Apple’s Shares Hit Again On Its Decision To Keep iPhone Prices High

Investors continued to hammer Apple after it made clear yesterday that it will continue to try to keep profit margins high on its iPhones, and not release a budget-priced model that might help it expand into developing markets. Shares dropped 5.4% to $467.83 today following downgrades from firms including Bank of America, UBS and Credit Suisse. On top of yesterday’s price drop, it translates into a $34.8B decline in the company’s market value since Monday. While investors love the iPhone’s high profit margin, estimated at about 40%, they also wanted the company to go after new buyers overseas, especially in China and India, who might be enticed by a device that costs about $400 (not including a carrier subsidy). Instead, the 5C came with a $549 price tag in the U.S., and about $733 in China.

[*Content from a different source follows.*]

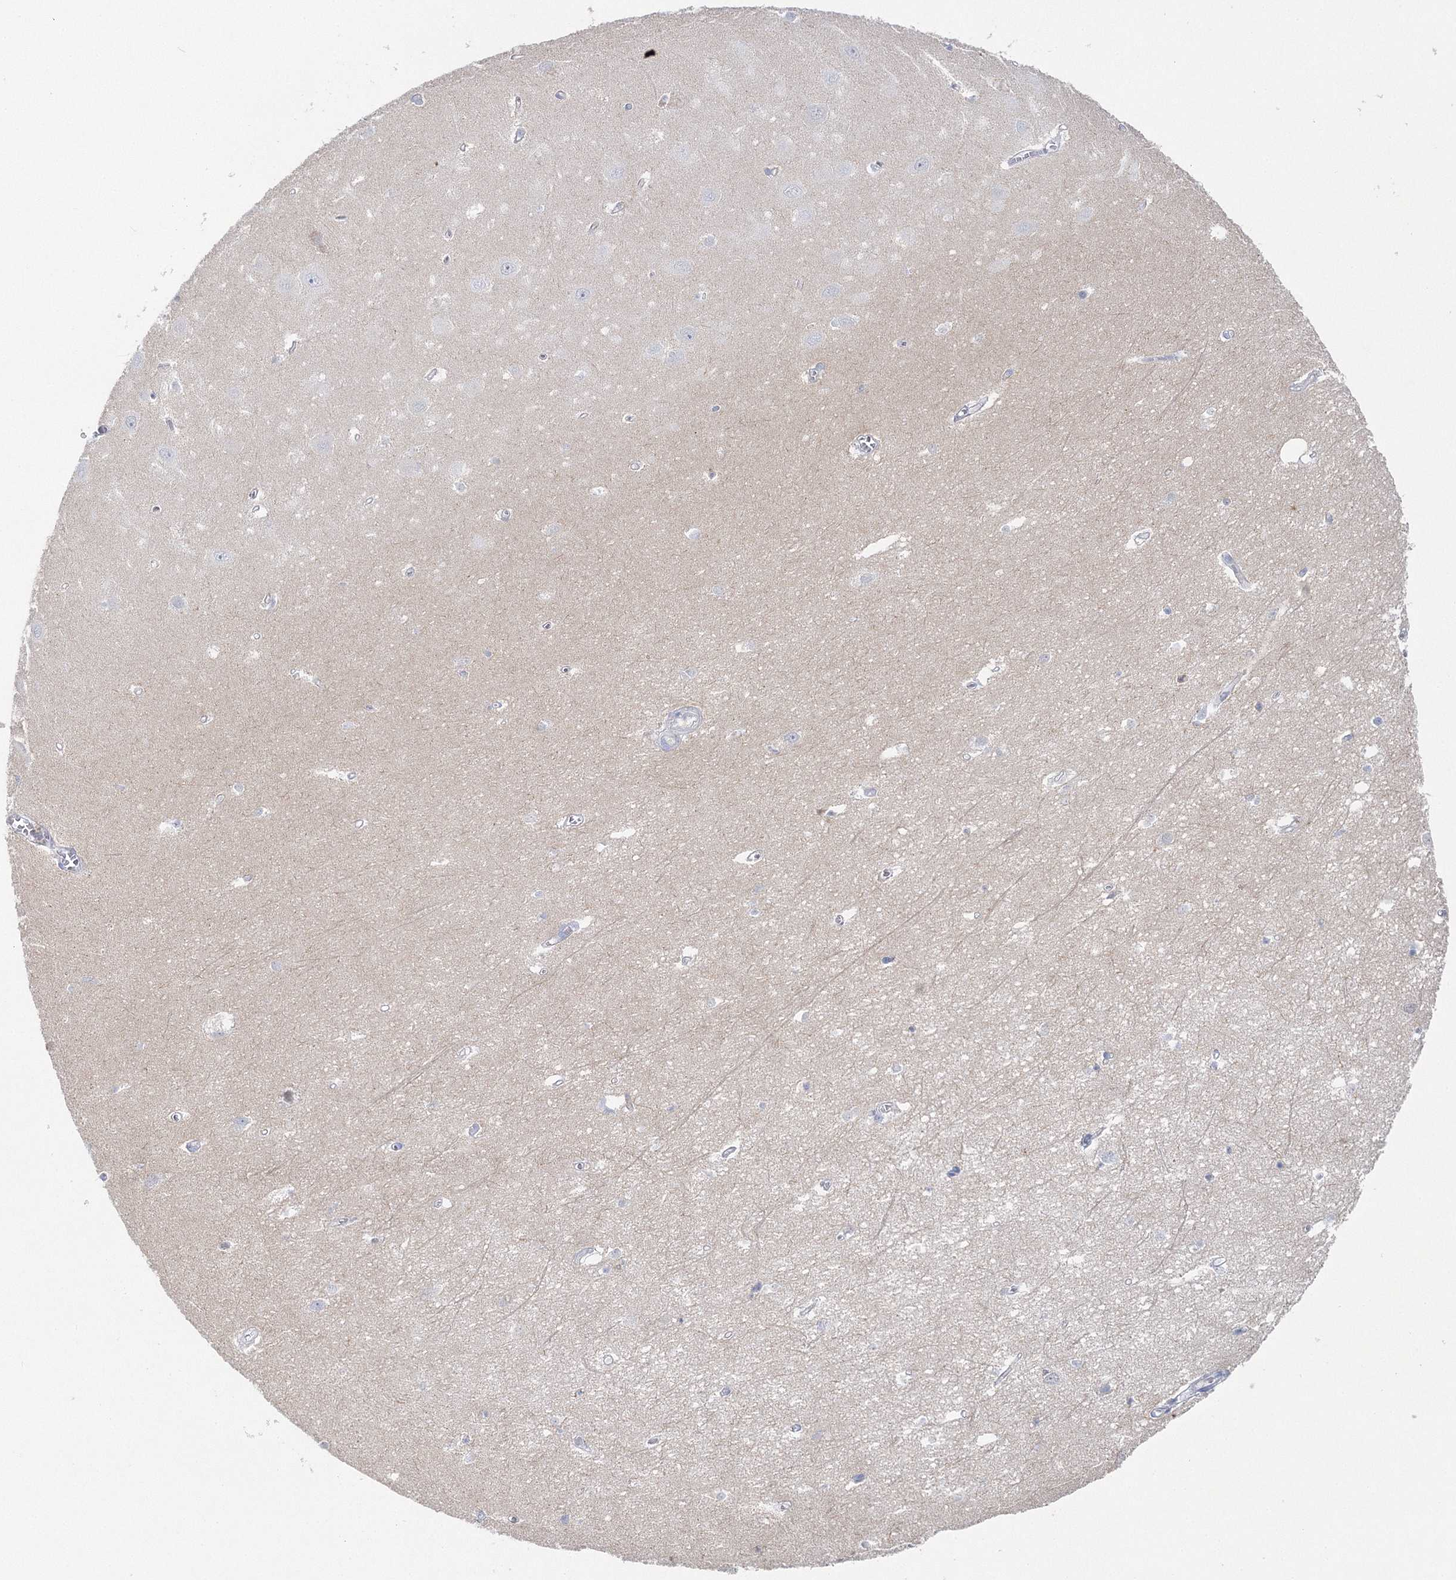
{"staining": {"intensity": "negative", "quantity": "none", "location": "none"}, "tissue": "hippocampus", "cell_type": "Glial cells", "image_type": "normal", "snomed": [{"axis": "morphology", "description": "Normal tissue, NOS"}, {"axis": "topography", "description": "Hippocampus"}], "caption": "Human hippocampus stained for a protein using immunohistochemistry demonstrates no positivity in glial cells.", "gene": "HMGCS1", "patient": {"sex": "female", "age": 64}}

A budget phone was “nowhere to be found” as Apple maintained its focus on “profit share over unit share,” with the 5C expected to generate margins of about 50%, says Cowen and Company’s Timothy Arcuri. Hopes for a big deal with China Mobile at an event today also came to naught: China certified the new iPhones to run on the company’s network, but so far there’s no deal. At an event today the companies played a video of yesterday’s iPhone unveiling in California. But Apple still has fans, including billionaire Carl Icahn who disclosed last month that he has a large position in the company and is lobbying for it to up its share repurchase plans“Apple’s just a no-brainer,” he told CNBC. “It’s extremely cheap…At these levels we’re buying quite a bit.”